Sabrina Leslie's research program creates and applies microscopy instrumentation to enable scientific discoveries in biophysics and materials science research, ranging from fundamental, to applied. Our mission statement is new tools yield new discoveries, and our pleasure is in creating both. One thrust of our research program strives to create a mechanistic understanding of conformational DNA dynamics, key to tackling a wide range of open biological questions. How do protein-DNA searches and binding kinetics occur sufficiently quickly to mediate life-preserving processes such as DNA repair, transcription, and translation? We are fascinated by how DNA molecules behave under nanoscale confinement, a problem which is highly relevant to understanding DNA dynamics and protein-DNA interactions in the nucleus of a cell.
To provide microscopic insights into longstanding biological questions, we invent, engineer, and machine single-molecule microscopy tools that are newly capable of simultaneously measuring: weak protein-DNA and DNA-DNA interactions; extended search trajectories of individual molecules over several seconds; millisecond-timescale interaction kinetics; and topologically complex or strained DNA substrates. In a complementary applied program, we harness our tunable, nanoscale imaging chambers and custom device topologies to develop new kinds of biomedical diagnostics. We squeeze, trap and interrogate molecules in different ways, allowing for direct visualization of cellular content with single-molecule resolution.

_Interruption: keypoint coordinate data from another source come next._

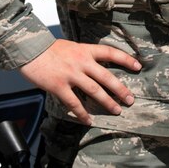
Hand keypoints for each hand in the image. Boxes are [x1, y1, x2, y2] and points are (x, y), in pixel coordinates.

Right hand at [18, 38, 141, 124]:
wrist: (30, 51)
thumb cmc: (50, 48)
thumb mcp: (72, 47)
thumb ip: (84, 56)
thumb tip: (94, 64)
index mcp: (85, 50)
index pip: (110, 53)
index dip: (126, 59)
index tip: (138, 66)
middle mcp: (81, 62)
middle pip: (106, 76)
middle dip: (120, 89)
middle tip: (130, 99)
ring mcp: (71, 74)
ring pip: (94, 91)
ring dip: (107, 102)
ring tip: (117, 110)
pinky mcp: (59, 86)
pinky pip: (74, 103)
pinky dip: (82, 113)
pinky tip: (88, 120)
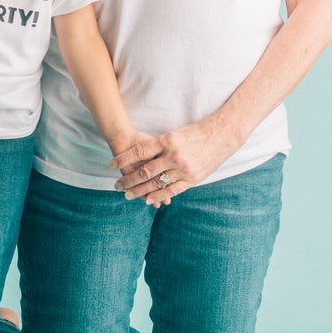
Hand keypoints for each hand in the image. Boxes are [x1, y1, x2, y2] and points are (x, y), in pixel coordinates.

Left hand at [110, 115, 235, 205]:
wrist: (220, 136)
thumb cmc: (194, 133)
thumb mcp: (174, 134)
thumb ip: (159, 145)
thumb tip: (141, 155)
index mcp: (166, 141)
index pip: (139, 152)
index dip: (123, 159)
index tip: (111, 164)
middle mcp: (173, 156)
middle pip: (145, 171)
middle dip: (128, 180)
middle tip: (116, 186)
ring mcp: (183, 169)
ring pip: (156, 183)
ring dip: (140, 190)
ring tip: (128, 195)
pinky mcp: (191, 179)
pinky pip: (172, 190)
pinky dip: (159, 196)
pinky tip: (148, 200)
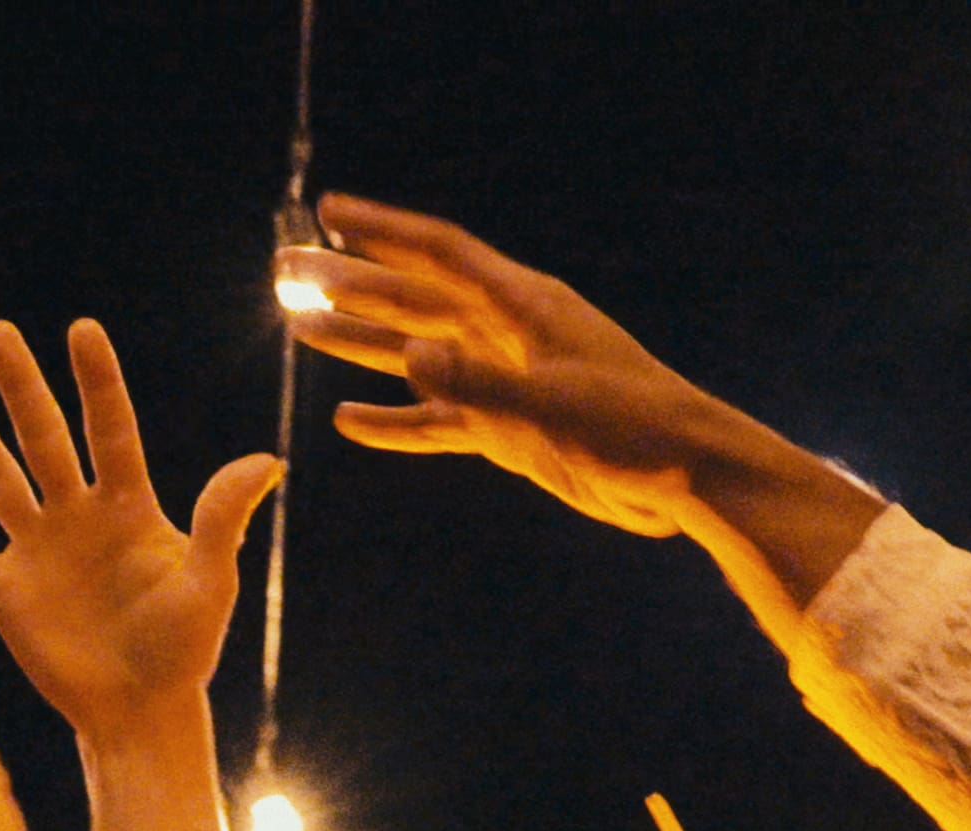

A second thrust of our research program uses similar instrumentation to create optical diagnostics of tunable materials properties, with a wide range of applications and in direct connection with industry. Our collaborative team of physicists, engineers, computer scientists, molecular biologists, and cellular biologists is deliberately mixed and evolving. Combining knowledge, talent and experience across disciplines is potent for scientific discovery.